> Work order
Please write out the line containing "pinky tip: (782, 884)" and each line after it through the end of the data, exactly, and nothing else.

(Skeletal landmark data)

● ● ●

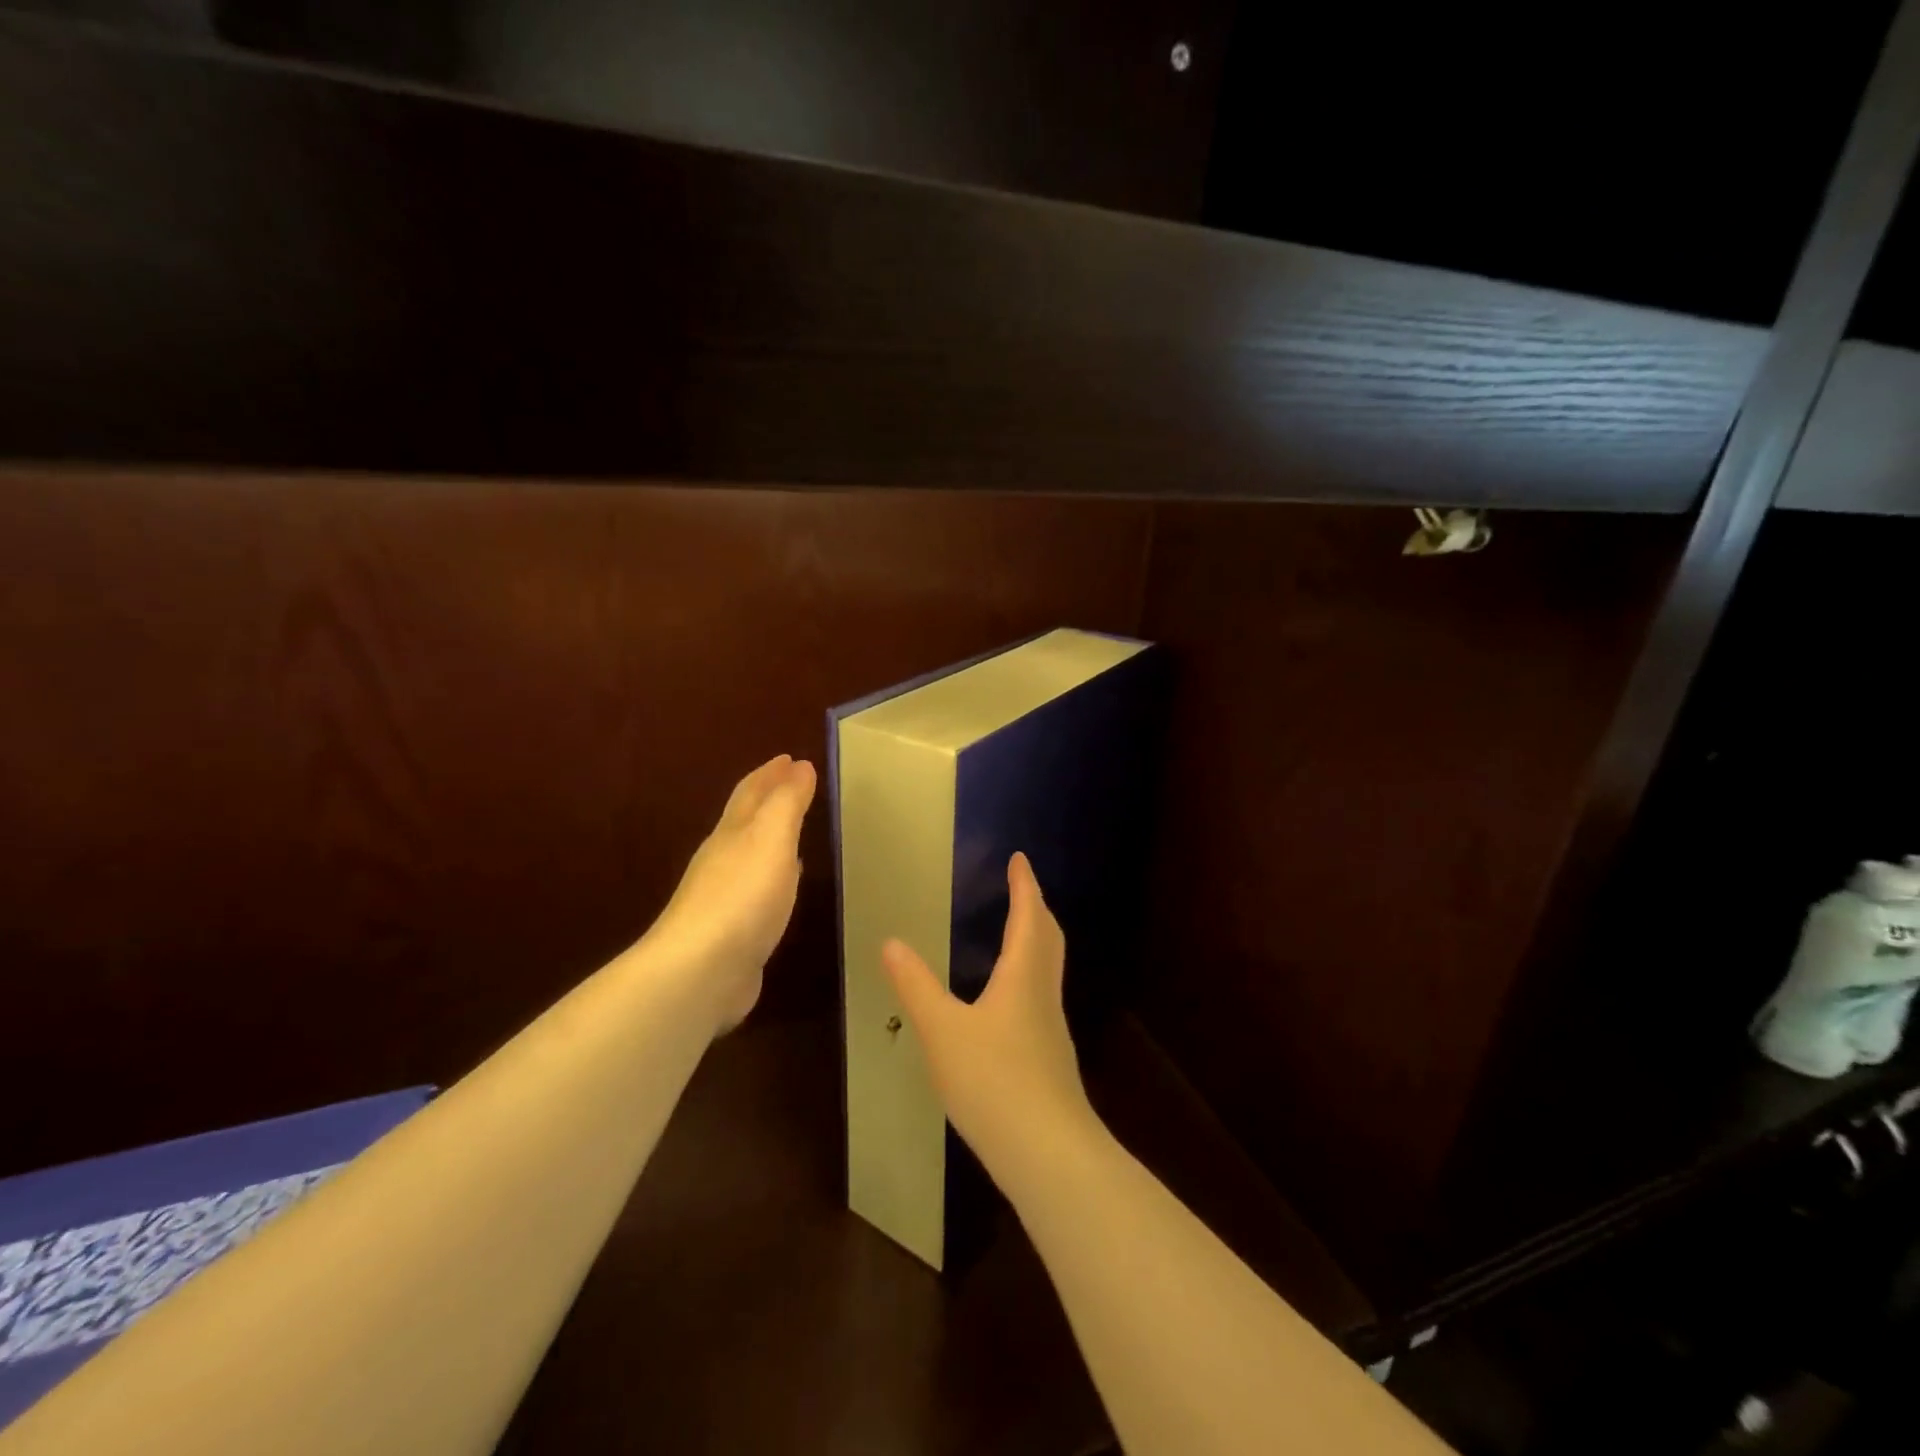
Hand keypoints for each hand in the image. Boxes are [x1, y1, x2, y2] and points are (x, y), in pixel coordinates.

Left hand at [647, 754, 816, 1031]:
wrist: (700, 970)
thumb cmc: (742, 896)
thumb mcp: (771, 839)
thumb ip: (787, 802)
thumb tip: (800, 766)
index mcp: (733, 832)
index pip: (752, 792)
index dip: (771, 773)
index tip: (790, 757)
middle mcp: (723, 858)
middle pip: (745, 819)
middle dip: (767, 797)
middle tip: (791, 783)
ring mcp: (723, 896)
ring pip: (750, 853)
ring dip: (769, 836)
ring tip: (790, 829)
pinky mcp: (730, 930)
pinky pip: (756, 889)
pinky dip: (772, 875)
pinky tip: (782, 884)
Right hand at [882, 853, 1100, 1188]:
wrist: (1047, 1153)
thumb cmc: (994, 1081)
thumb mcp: (943, 1031)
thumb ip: (916, 986)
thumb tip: (891, 942)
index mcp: (1023, 975)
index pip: (1029, 916)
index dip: (1024, 885)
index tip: (1019, 859)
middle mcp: (1043, 992)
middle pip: (1048, 937)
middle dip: (1035, 907)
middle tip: (1020, 887)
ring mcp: (1051, 1026)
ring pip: (1048, 967)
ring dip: (1036, 939)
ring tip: (1014, 932)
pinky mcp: (1050, 1055)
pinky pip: (1041, 993)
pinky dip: (1030, 972)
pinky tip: (1009, 997)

● ● ●

> Response below
pinky tip: (782, 884)
Right hand at [882, 853, 1100, 1188]:
wrist: (1047, 1153)
thumb cmc: (994, 1081)
thumb mcp: (943, 1031)
thumb ip: (916, 986)
thumb tip: (891, 942)
index mcp: (1023, 975)
index pip: (1029, 916)
index dip: (1024, 885)
index tip: (1019, 859)
middle mcp: (1043, 992)
middle pip: (1048, 937)
middle dip: (1035, 907)
middle tip: (1020, 887)
ring mcp: (1051, 1026)
ring pip: (1048, 967)
ring dip: (1036, 939)
ring tip: (1014, 932)
pinky mcp: (1050, 1055)
pinky pip: (1041, 993)
pinky dip: (1030, 972)
pinky tip: (1009, 997)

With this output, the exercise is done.